UF Gets $3 Million Gift To Create Institute For Biodiversity, Environment

November 7, 2002

GAINESVILLE, Fla. — The University of Florida has received a $3 million gift aimed at making it an international leader in the study of biodiversity and the environment, a field that will play an increasingly important role in agriculture and other areas as Earth becomes more crowded and people continue to deplete its natural resources.

The gift, from the Minnesota-based William W. McGuire and Nadine M. McGuire Family Foundation, will establish a new program to be named the McGuire Institute for Biodiversity and the Environment. Located within the Florida Museum of Natural History on the UF campus, the first-of-its-kind institute will focus on the ecological importance of biodiversity and keeping use of the natural environment in balance with human needs by establishing an endowment to support this field of study.

Research conducted at the institute may lead to the development of drought-resistant crops, which may be needed because of rain belt shifts caused by global warming, or to help save and allow the reintroduction of endangered plant and animal species. Some of these endangered species are considered important indicators of harmful environmental factors that may be causing their destruction.

“Biodiversity, the extraordinary array of plant and animal species that keeps every part of our world functioning, is being recognized as an extremely important issue through this gift,” said Thomas C. Emmel, a professor and director of UF’s Division of Lepidoptera Research who also directs the McGuire Center in which the institute will be located. “This new institute will marshal incredible resources and talents at UF to help lead us toward a more sustainable future regarding ecology and the environment, and help us solve some of the world’s most pressing problems before it is too late.”
______
▸ Exercise set
**1)** According to the news article about the University of Florida gift, which foundation gave the $3 million?
**2)** Write the next part of the news article about the University of Florida's $3 million biodiversity gift, picking up after its final paragraph.
The material after this point comes from a separate source.
______
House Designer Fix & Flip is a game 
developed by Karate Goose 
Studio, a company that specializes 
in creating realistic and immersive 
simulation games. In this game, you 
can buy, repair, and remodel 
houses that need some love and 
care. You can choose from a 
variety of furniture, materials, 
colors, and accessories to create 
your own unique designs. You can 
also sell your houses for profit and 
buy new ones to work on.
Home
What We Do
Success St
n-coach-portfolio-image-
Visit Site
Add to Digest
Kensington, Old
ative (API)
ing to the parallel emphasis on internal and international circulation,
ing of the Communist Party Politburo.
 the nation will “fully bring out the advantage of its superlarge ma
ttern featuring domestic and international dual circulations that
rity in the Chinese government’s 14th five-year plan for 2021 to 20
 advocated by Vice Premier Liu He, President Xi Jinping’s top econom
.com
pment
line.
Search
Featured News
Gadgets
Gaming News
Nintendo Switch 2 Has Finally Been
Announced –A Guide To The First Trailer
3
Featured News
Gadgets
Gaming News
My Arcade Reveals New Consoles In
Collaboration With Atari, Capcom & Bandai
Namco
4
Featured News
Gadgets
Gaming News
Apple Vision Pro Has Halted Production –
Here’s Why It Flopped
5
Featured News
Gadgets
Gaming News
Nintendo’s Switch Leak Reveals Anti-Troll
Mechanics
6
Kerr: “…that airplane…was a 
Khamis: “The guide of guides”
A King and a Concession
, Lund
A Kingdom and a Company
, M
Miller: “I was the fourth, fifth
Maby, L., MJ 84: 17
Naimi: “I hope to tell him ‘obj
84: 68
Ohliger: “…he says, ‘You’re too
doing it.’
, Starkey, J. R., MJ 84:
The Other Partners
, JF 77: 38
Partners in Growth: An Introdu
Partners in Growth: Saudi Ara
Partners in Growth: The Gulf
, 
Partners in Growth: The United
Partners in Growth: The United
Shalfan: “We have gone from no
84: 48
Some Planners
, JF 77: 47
______
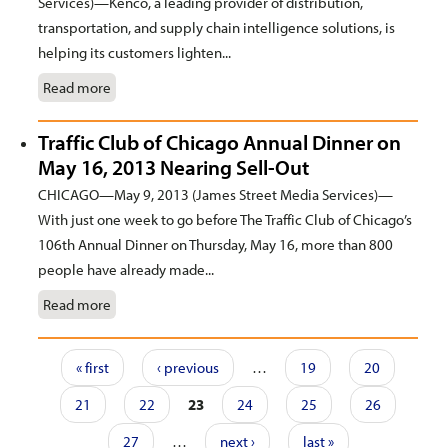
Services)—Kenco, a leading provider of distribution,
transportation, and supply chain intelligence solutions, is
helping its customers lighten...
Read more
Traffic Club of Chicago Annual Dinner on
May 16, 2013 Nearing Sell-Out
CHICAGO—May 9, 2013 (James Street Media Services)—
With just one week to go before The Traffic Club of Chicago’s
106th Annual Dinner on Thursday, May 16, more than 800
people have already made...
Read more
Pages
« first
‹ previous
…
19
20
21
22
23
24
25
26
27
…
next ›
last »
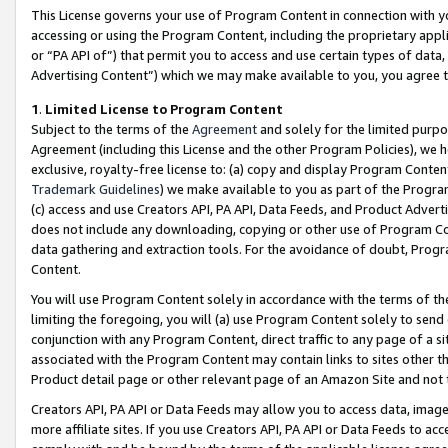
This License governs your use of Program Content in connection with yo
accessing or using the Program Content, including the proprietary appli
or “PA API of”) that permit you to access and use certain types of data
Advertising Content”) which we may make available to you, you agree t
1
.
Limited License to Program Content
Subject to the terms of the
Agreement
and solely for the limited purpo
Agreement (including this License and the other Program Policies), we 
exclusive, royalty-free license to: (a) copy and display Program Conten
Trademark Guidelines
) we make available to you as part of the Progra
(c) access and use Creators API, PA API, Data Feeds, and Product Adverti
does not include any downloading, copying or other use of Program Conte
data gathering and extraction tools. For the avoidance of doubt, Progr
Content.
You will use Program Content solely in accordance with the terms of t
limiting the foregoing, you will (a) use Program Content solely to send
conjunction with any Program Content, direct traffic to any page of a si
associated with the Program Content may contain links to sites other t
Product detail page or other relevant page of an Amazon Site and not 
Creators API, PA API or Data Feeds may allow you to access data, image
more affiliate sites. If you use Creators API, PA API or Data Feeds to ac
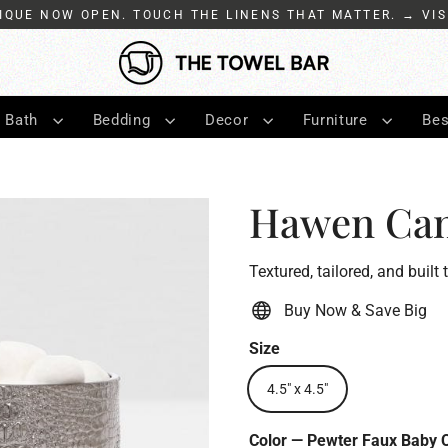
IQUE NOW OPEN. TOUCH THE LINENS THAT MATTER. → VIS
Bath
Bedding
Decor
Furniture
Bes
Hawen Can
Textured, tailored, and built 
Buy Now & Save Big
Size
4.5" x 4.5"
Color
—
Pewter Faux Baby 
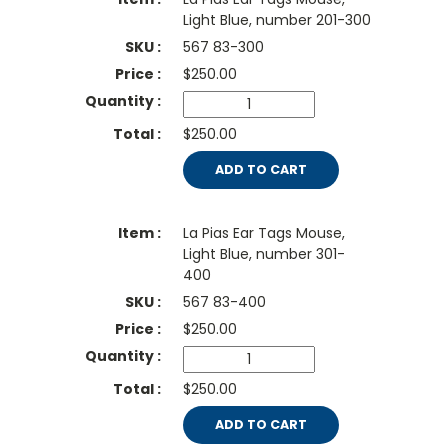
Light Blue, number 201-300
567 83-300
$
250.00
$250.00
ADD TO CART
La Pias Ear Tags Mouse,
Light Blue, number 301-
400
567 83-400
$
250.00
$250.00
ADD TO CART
______
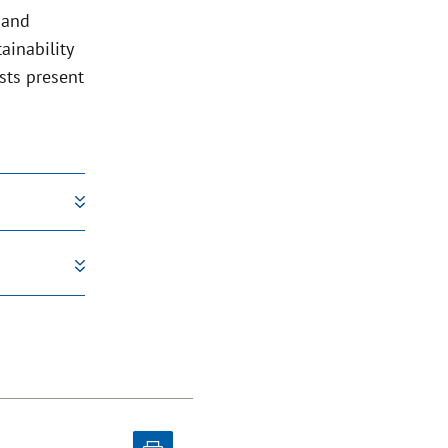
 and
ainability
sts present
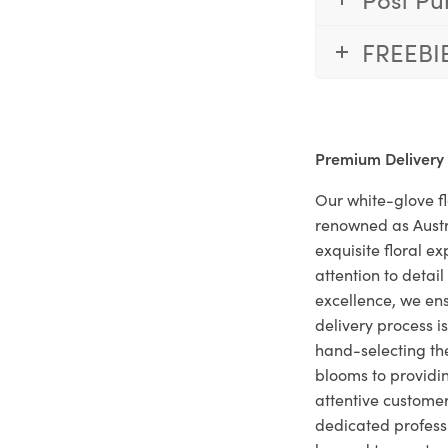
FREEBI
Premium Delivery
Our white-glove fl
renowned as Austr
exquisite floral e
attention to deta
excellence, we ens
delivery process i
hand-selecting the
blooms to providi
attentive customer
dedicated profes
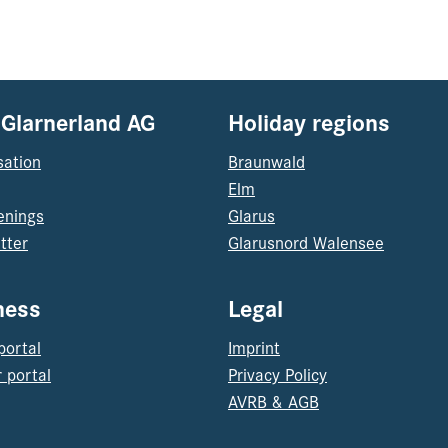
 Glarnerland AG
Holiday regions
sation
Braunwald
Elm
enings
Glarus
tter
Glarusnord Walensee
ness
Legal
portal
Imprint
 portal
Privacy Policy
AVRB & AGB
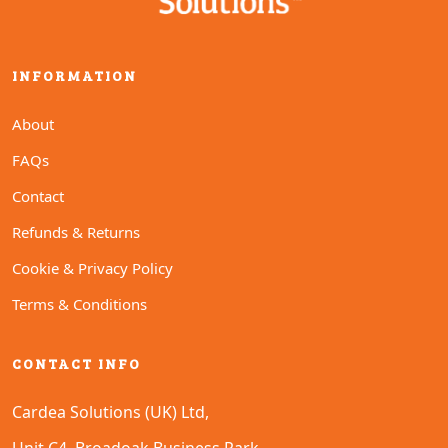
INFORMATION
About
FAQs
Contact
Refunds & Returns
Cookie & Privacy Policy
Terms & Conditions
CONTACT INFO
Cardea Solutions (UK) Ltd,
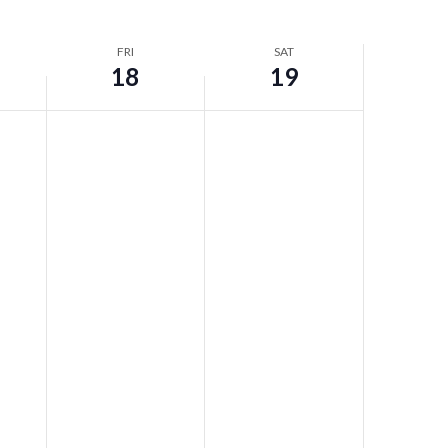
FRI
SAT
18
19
______
▸ Answers provided
**1)** The Minnesota-based William W. McGuire and Nadine M. McGuire Family Foundation.

**2)**
Emmel said he hopes the institute also will be able to provide an environmental crisis assessment team that could develop peaceful and environmentally responsible solutions to problems that will benefit humanity, such as fish or animal population reductions caused by mining and its introduction of heavy metals into rivers.

Institute officials expect to bring together researchers from disciplines throughout UF, including the Genetics Institute and the Institute of Food and Agricultural Sciences, Emmel said. The gift also establishes a fund to produce publications on biodiversity, the environment, ecology and Lepidoptera, as well as to support faculty, researchers and staff.

In 2000, the McGuire’s gift of $4.2 million established The McGuire Center for Lepidoptera and Environmental Research now under construction adjacent to the Florida Museum of Natural History. The biodiversity institute will be located in the new 46,000-square-foot center, to be named McGuire Hall, which will house one of the world’s largest collections of butterflies and moths and the associated research facilities for their study. It will contain a public education gallery and living rainforest exhibit. The center is projected to open next fall.

“The institute will bring together the great human and collection resources already located at the University of Florida into one unit that will focus on and foster a wide range of research and educational opportunities with biodiversity and environmental concerns,” said Dr. Bill McGuire. “It will help bring to the forefront of human concern the great need to preserve the Earth’s biodiversity, and address the environmental and human population issues that are adversely impacting the world around us in the 21st century.”

Bernard d’Abrera, a philosopher of science with the Natural History Museum in London, said this field is becoming increasingly important as more land is developed worldwide.

“An institute like this is so important because it is vital that we concentrate on preserving what we have left, so that we may have something to pass on to our children and their children,” d’Abrera said. “We only have between 20 and 30 percent of what was originally created on Earth, and my hope is that the institute will not concentrate on the United States alone, but also will focus on other areas of the world, especially the tropical rainforests.”

Emmel said the institute’s central interest is biodiversity across the world, and will include plants and animals of all species, as well as human impacts on the environment.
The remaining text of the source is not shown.